Information provided |
□ □ □ □ □

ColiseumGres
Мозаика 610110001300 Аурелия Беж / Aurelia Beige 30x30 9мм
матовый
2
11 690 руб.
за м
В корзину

□ □ □ □ □

Exercise description |
Change "В корзину" to "Купить" throughout the material, and write out every line again with nothing else altered.

Answer box |
ColiseumGres
Мозаика 610110001300 Аурелия Беж / Aurelia Beige 30x30 9мм
матовый
2
11 690 руб.
за м
Купить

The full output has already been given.